Back in the city centre, the merging of old and new has been successful, with worthwhile old buildings being revamped, such as the Royal Exchange Theatre, which marked the start of Manchester's regeneration in the 1970s. It was transformed by Levitt Bernstein, which is now working for Ballymun Regeneration.

Few people loved the 1970s Arndale building, which bore the brunt of the bomb. At the site of the blast is a new tubular glass footbridge by Hodder Associates. Manchester also has a bridge designed by Santiago Calatrava, who has now created one for Dublin which can be seen, near completion, on the Liffey near Heuston station.

Also on the former bomb site is a new glass apartment building at 1 Deansgate. Responding to the weather conditions, and our love of conservatories and balconies, the apartments have a double glass skin, with the second layer sheltering the balconies. Replying to criticism of the building, architect Ian Simpson displays local pride: "You could have brick built housing with punched windows and a zinc roof, but I think Manchester deserves better than that."

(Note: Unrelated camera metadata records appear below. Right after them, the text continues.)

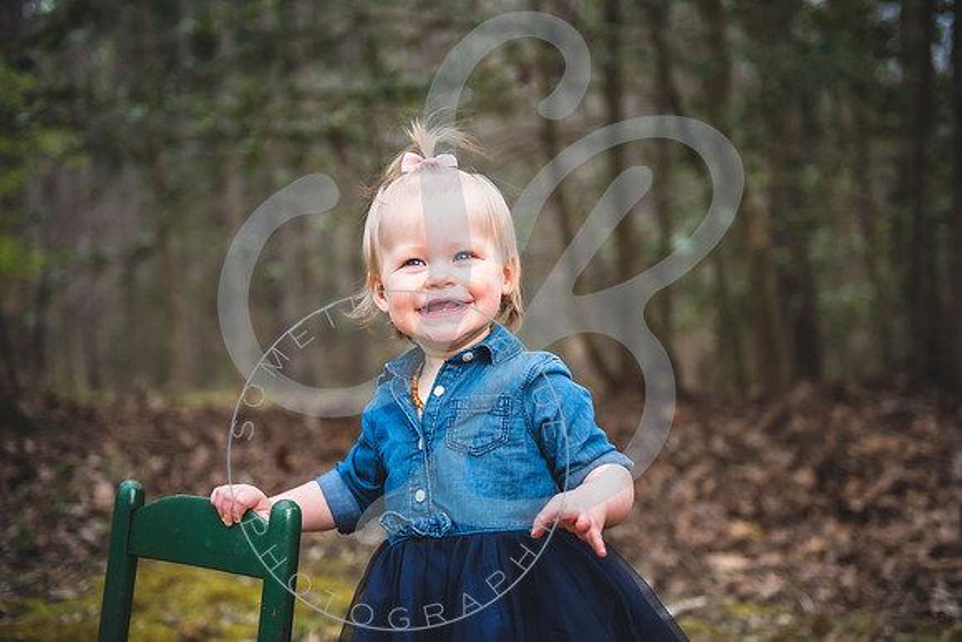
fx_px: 1390
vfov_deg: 26.0
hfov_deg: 38.2
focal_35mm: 52
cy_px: 321
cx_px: 481
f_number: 2.8
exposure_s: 1/500
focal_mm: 52
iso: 100
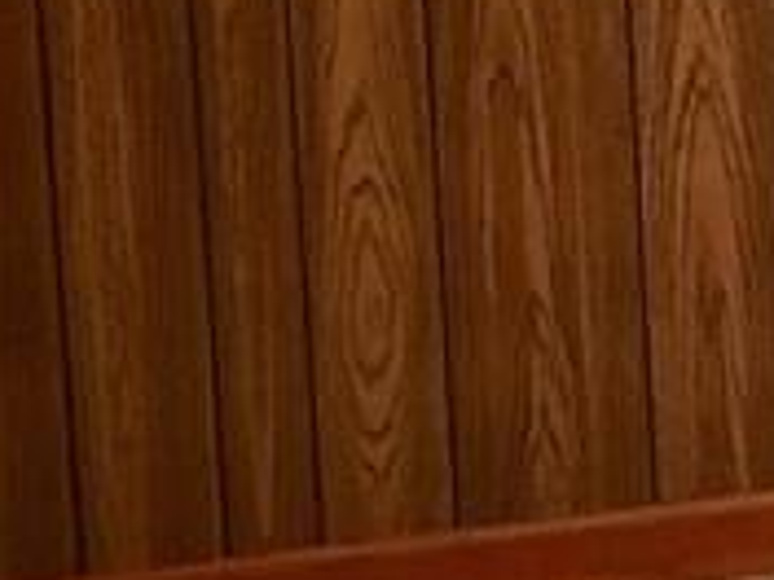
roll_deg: +0.9
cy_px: 9
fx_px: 3779
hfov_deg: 10.4
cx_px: 1746
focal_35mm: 169
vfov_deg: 8.7
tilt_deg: -10.3
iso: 200
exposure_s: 1/15
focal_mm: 4.15
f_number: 2.2
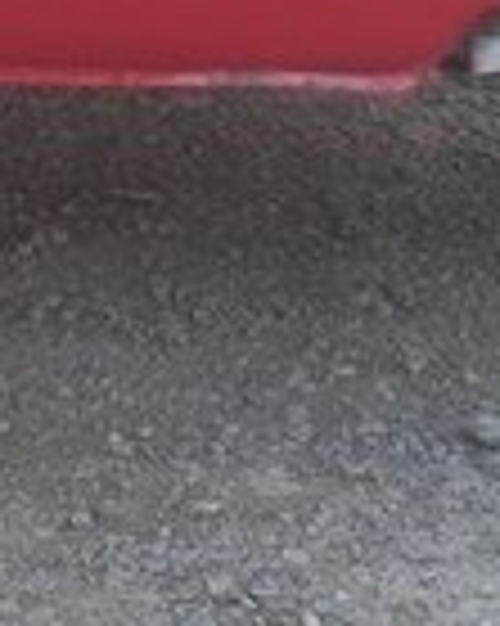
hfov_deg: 10.6
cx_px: 5
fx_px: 2667
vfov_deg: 13.1
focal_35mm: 144
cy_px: -97
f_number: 2.4
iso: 40
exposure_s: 1/100
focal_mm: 2.93
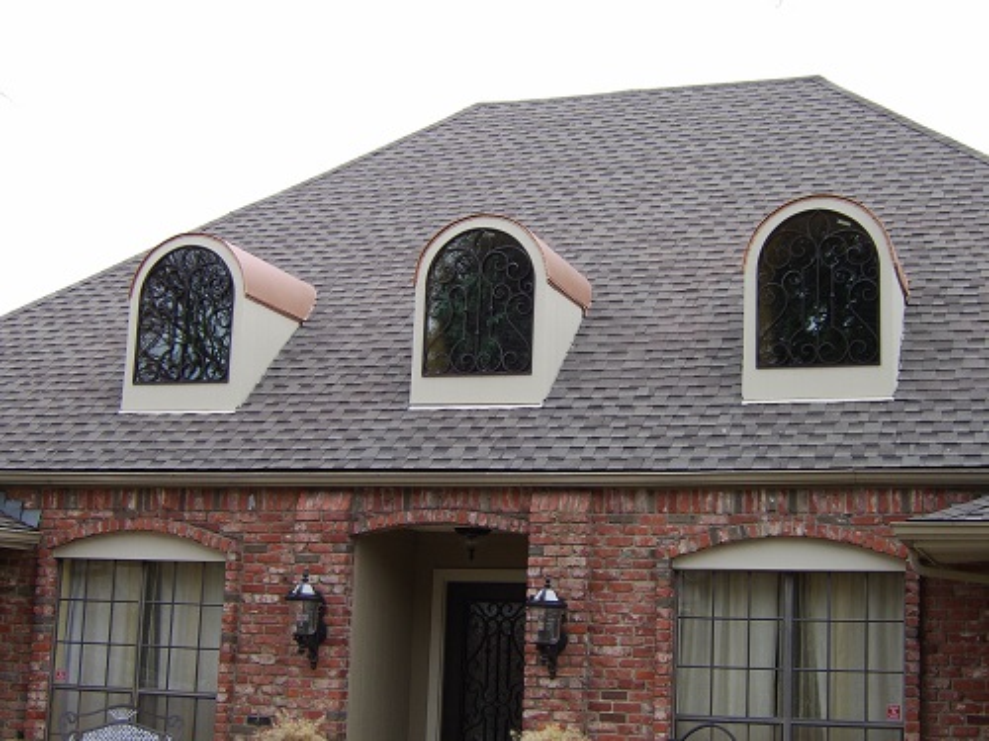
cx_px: 494
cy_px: 370
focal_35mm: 46
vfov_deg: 31.5
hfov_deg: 41.2
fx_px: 1314
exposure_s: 1/125
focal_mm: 11.93
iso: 71
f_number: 4.9
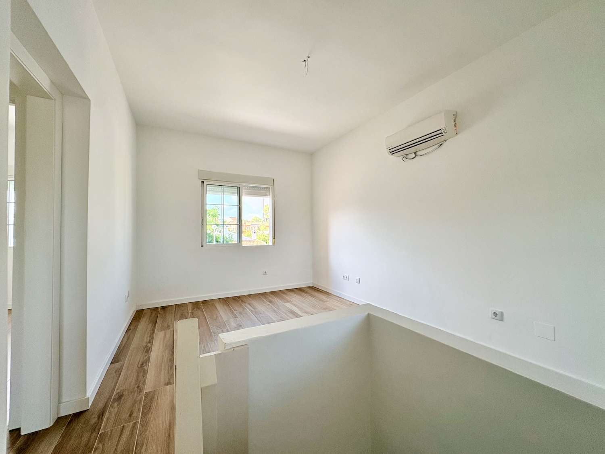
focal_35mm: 14
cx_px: 302
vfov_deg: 85.7
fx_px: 245
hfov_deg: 102.1
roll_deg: +0.8
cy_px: 227
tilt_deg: +1.1
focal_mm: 2.22
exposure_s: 1/194
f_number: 2.2
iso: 64
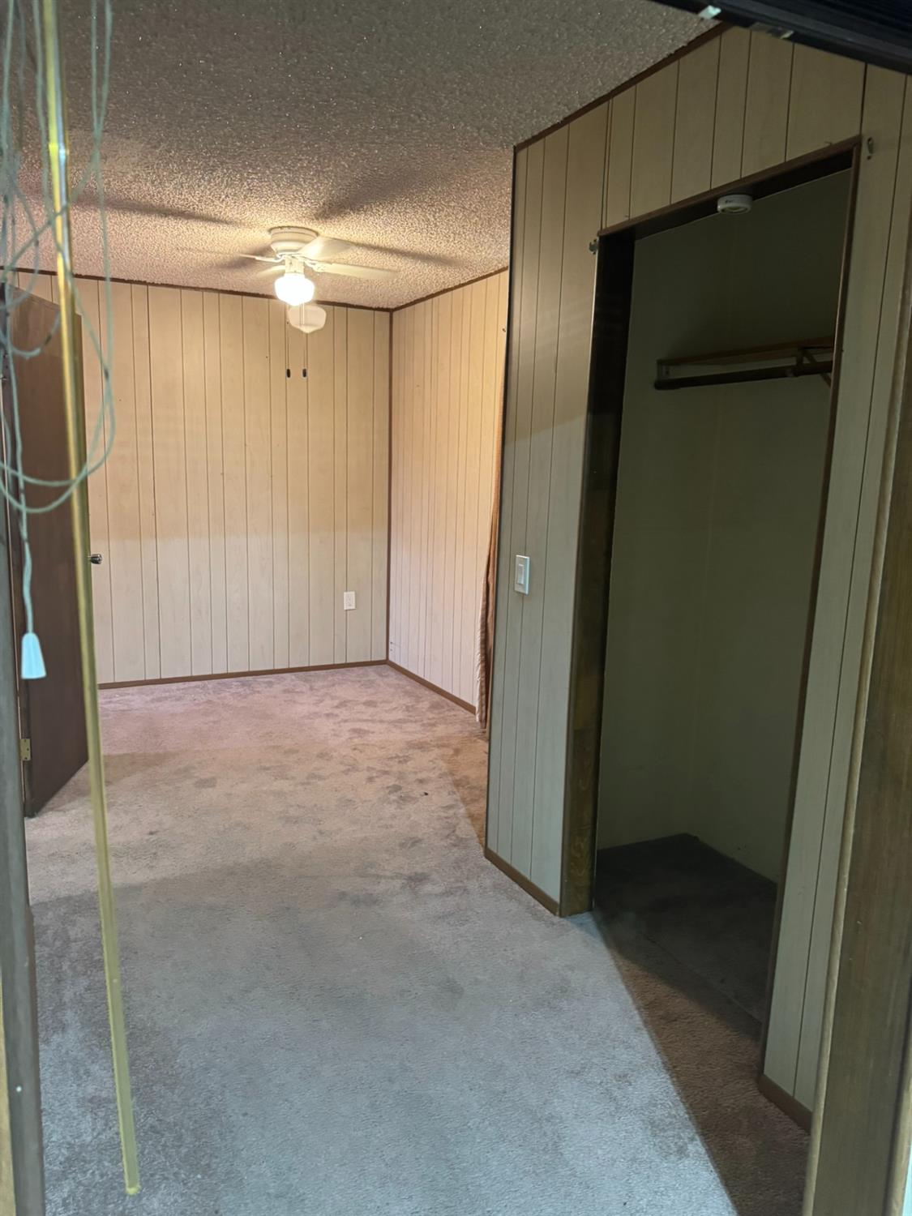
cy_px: 608
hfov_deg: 56.8
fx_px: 843
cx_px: 456
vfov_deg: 71.6
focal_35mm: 24
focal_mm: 6.76
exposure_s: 1/60
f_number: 1.78
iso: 800
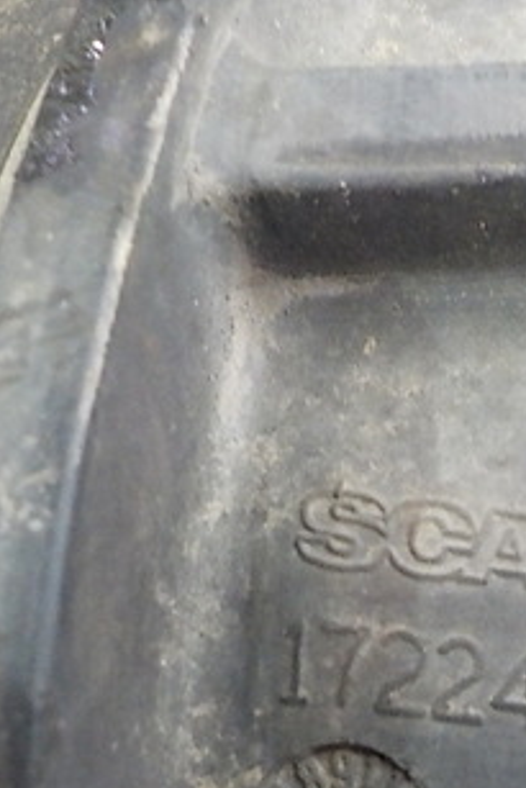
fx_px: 1423
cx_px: 529
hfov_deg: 20.3
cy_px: 593
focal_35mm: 65
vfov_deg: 30.4
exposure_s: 1/20
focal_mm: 4.1
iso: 400
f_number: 3.3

Simpson also designed the nearby Urbis exhibition centre, another shimmering glass-clad giant, this time long and thin with a dramatic curved end that demands attention. It has reopened a part of the city that was for many decades a car-park cut off from the heart of Manchester by the Arndale centre. This is only Simpson's second new building and shows how brave Manchester City Council has been.

IT'S NOT all wonderful, there are some distinctly dull commercial developments in Manchester, but it's easy to look across the water from here and say; "I want that." Physically Manchester is not far off the size of Dublin, although it supports a population of more than 2.5 million. It is also situated in a country dominated by London, so it shows just what "second" cities can achieve.

Manchester City Council won an accolade from the RIBA Journal (Royal Institute of British Architects) for consistently commissioning exciting urban buildings. This is the sort of recognition that Temple Bar achieved: let's not stop there.